The pigment came from the Southwest, something I’d wheedled out of a fine, mineral-laden clay in the Bright Angel Shale formation, northern Arizona. No more than a thumb wrapped tightly in a plastic grocery bag, I’d been carrying the dry pigment in my pack for 15 years, and would pull it out whenever the notion struck me.
Ochre is a general term for hematite, iron oxide, the ceremonial stone connected to ritual behavior at Upper Paleolithic sites around the world. I hadn’t known this when I first scraped it out of the ground.
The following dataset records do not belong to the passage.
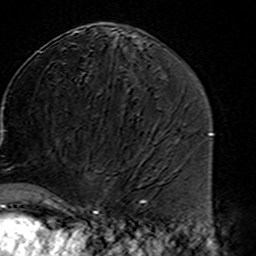
Breast MRI (dynamic contrast-enhanced), one axial slice. Position 82 of 160 along the scan axis. Cropped to one breast. Dynamic contrast-enhanced series, time point 2 of 7 at this slice position (early post-contrast). 3 T. TE 4.6 ms, TR 7.4 ms. 1 mm slice thickness. 256 × 256 image matrix, field of view 144 × 144 mm. Female patient.
Annotated regions visible in this slice (semi-automatic segmentation, software-assisted and operator-edited):
- enhancing-tissue mask used for the functional tumour volume (all voxels passing the contrast-enhancement thresholds inside the analysis volume; usually the tumour): bounding box (x1, y1, x2, y2) in pixels: (45, 178, 108, 216)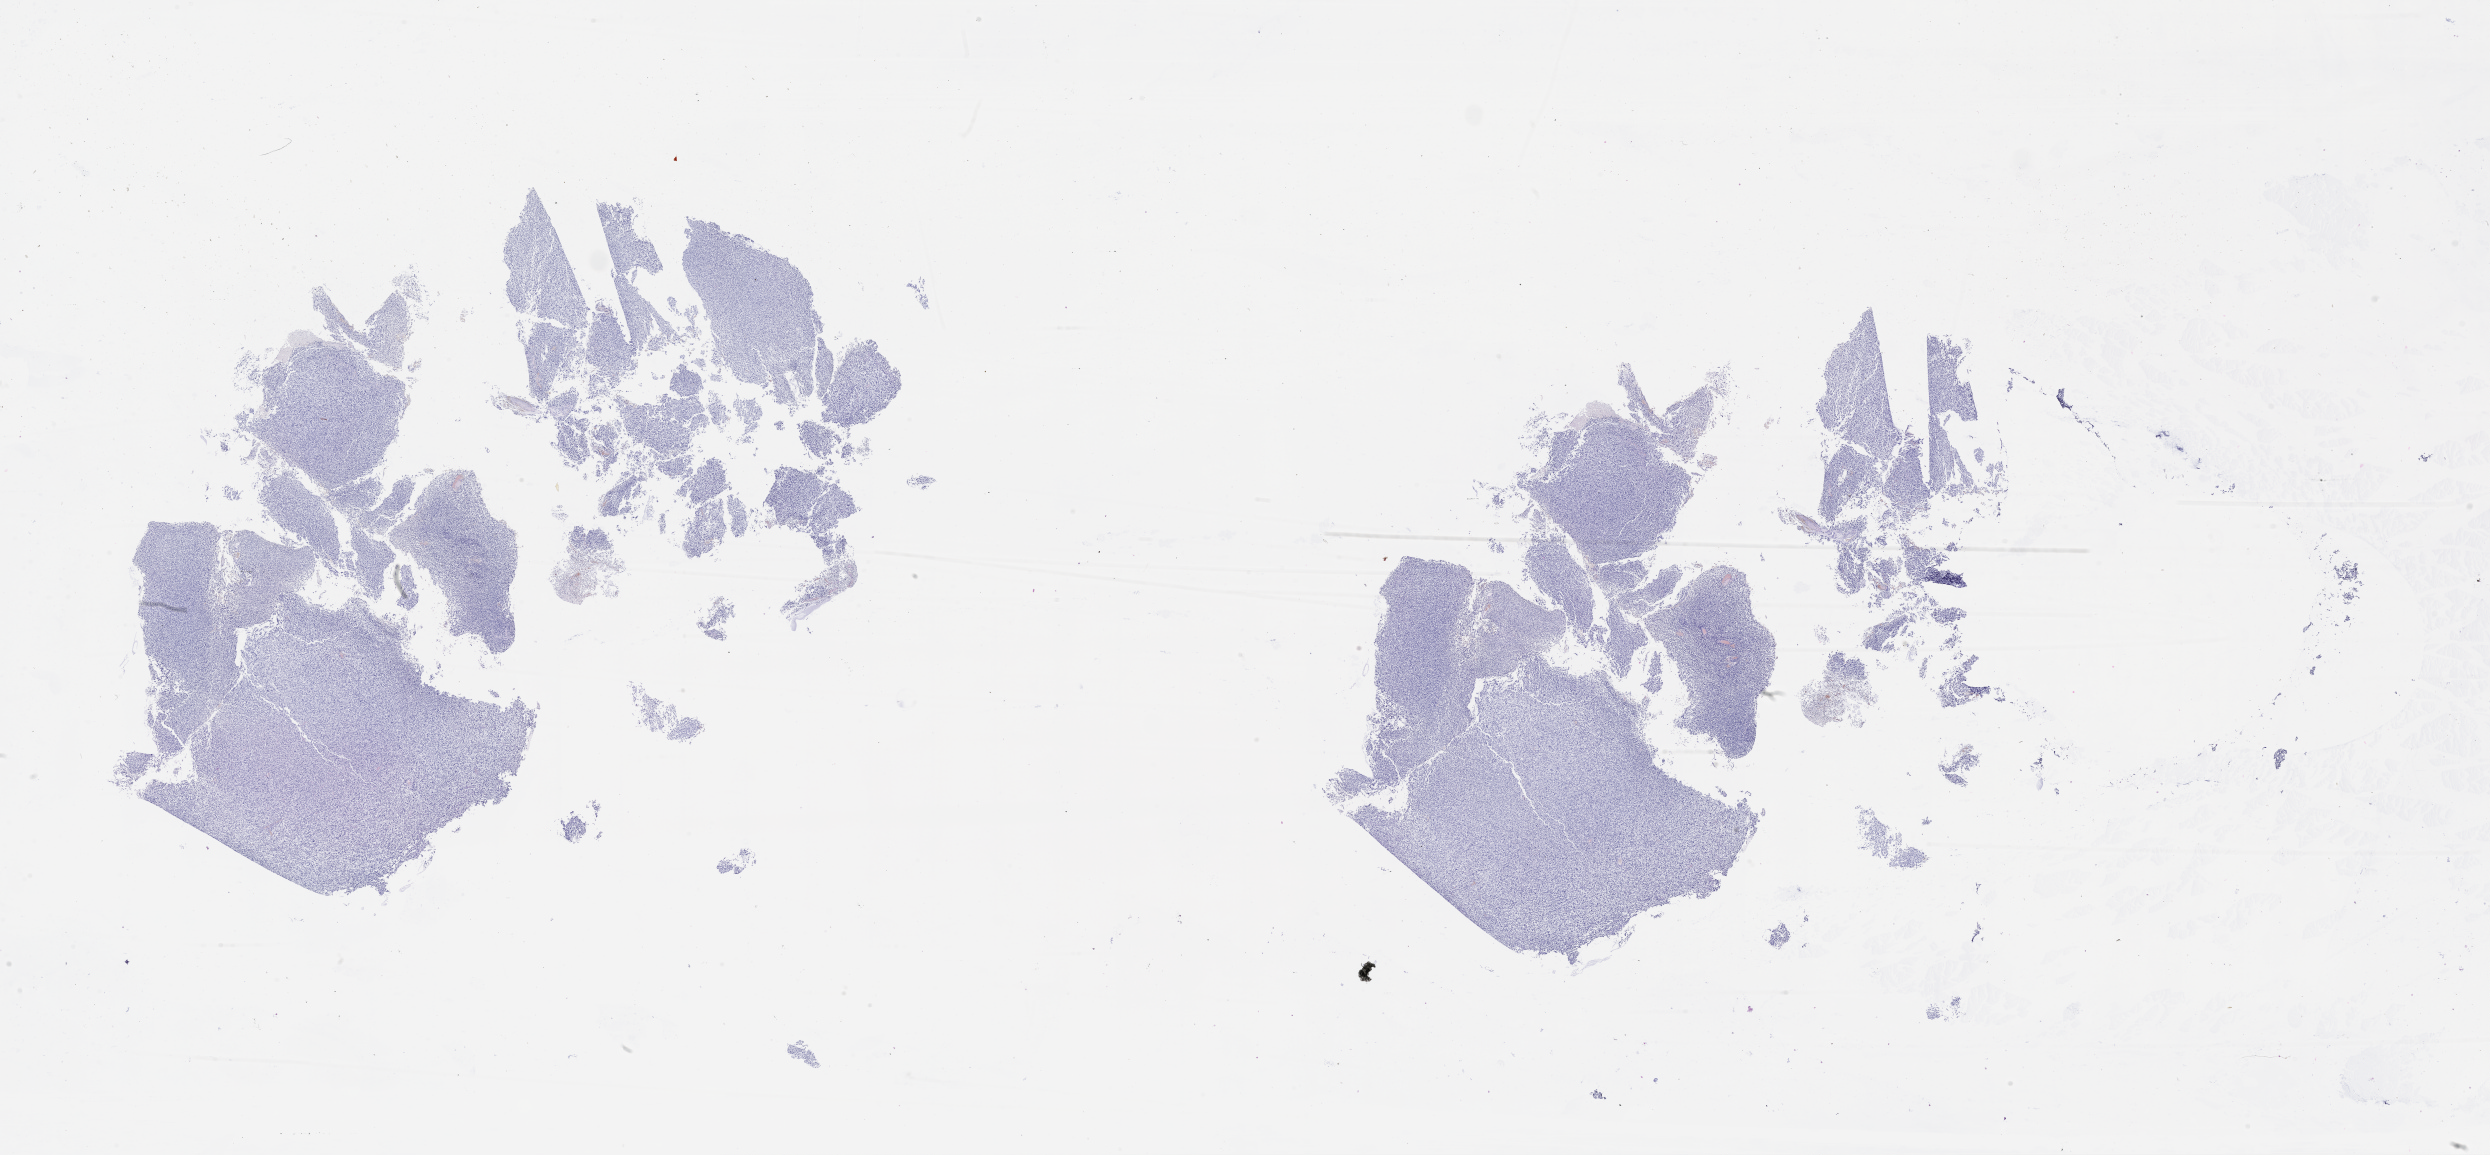
Whole-slide histology image, Hematoxylin and eosin (H&E) stained, low-resolution overview of the scanned area, about 40.1 x 18.6 mm; brain, tumour tissue. 36-year-old male patient.
Histologic diagnosis: Glioblastoma.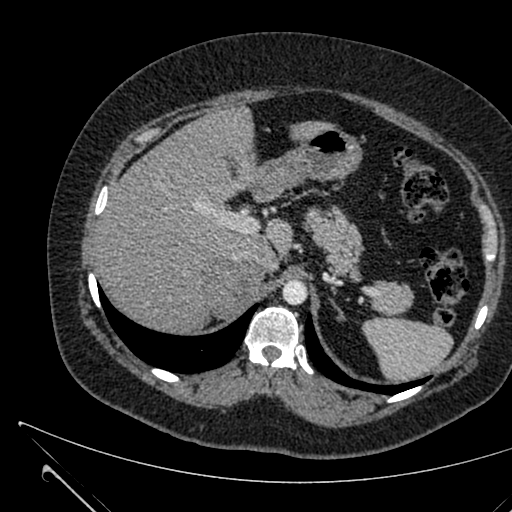
Contrast-enhanced abdominal CT, one axial slice; position 474 of 731 along the scan axis; intravenous contrast given; soft-tissue window (W 400 / L 40 HU); 1 mm slice thickness; 512 × 512 image matrix, field of view 376 × 376 mm. Female patient, age 36 years. From the clinical record (not read from this slice): diagnosis: adrenocortical carcinoma; tumour side: right adrenal; tumour size at pathology: 10 cm; Ki-67 index: 20 %; stage (as recorded): 4.
Structures marked on this image (semi-automatic segmentation, software-assisted and operator-edited):
- mass: bounding box <205,263,263,317> (left, top, right, bottom; pixels)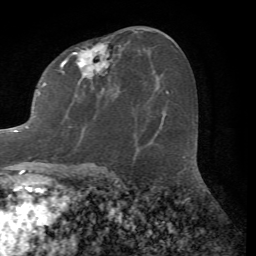
Breast MRI (dynamic contrast-enhanced), one axial slice. Position 37 of 72 along the scan axis. Cropped to one breast. Dynamic contrast-enhanced series, time point 2 of 7 at this slice position (early post-contrast). 1.5 T. TE 4.2 ms, TR 8.7 ms. 2.2 mm slice thickness. 256 × 256 image matrix, field of view 180 × 180 mm. Female patient.
Annotated regions visible in this slice (semi-automatically segmented with operator editing):
- enhancing-tissue mask used for the functional tumour volume (all voxels passing the contrast-enhancement thresholds inside the analysis volume; usually the tumour): bounding box <14,43,110,163> (left, top, right, bottom; pixels)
It just seemed like a good rock, easily powdered and brightly colored. The use of this particular stone goes all the way back to Neanderthal times, its use traced back at least 250,000 years. It was a popular hit in the Americas once this side of the world got started. People wet and pulverized it, painting weapons with it, leaving traces on stone tools, burying the dead drenched in its brilliant red plumes, painting cave walls and the dry rock of canyons around the world. A Russian archaeologist who pulled up a 36,000-year-old grave in Siberia, just the other side of the land bridge from here, found the pit drenched in red ochre, what he described “as bright as fire and as scarlet as blood.” An American archaeologist commented that he’d been taking an ochre-doused Clovis point to schools around the country, and even after years of being touched by students, your hands kept coming back red.
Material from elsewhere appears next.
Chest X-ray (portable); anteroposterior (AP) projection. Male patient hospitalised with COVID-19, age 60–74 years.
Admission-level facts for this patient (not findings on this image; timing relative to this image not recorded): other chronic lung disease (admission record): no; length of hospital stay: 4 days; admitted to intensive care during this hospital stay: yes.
Ochre has been shown to have antiseptic properties and to inhibit some bacterial production. These qualities may have been why red ochre was used to preserve or ‘tan’ animal hides, which may be how it first became a ceremonial stone, the utilitarian turning sacred.
Sarah painted her palm with it, and placed a red hand-print on the snow-covered icefield where around us spread several hundred square miles of white. Summits of ice-swallowed mountains stood on every horizon, our camp suspended in the middle. It might as well have been the late Pleistocene, and this is what the west side of North America looked like from here to Colorado. This was the stone of the time, a piece of ancient ritual we carried with us.
I didn’t have much of the stuff, a small remaining stash, and she took only a nugget, enough when crushed and mixed with water to paint our three faces. Our trip leader lifted back the tent-fly to see us standing inside trenches we’d dug for our kitchens as pigment tightened our skin in a brisk breeze. “You’ve got to see this,” he said. His partner peeked through beside him, shook his head, and disappeared back into their den of man-stink and sleeping bags. “Mortal fools,” said the other man.
We are all “red paint” people. Thanks to Mr. Childs for bringing us full circle.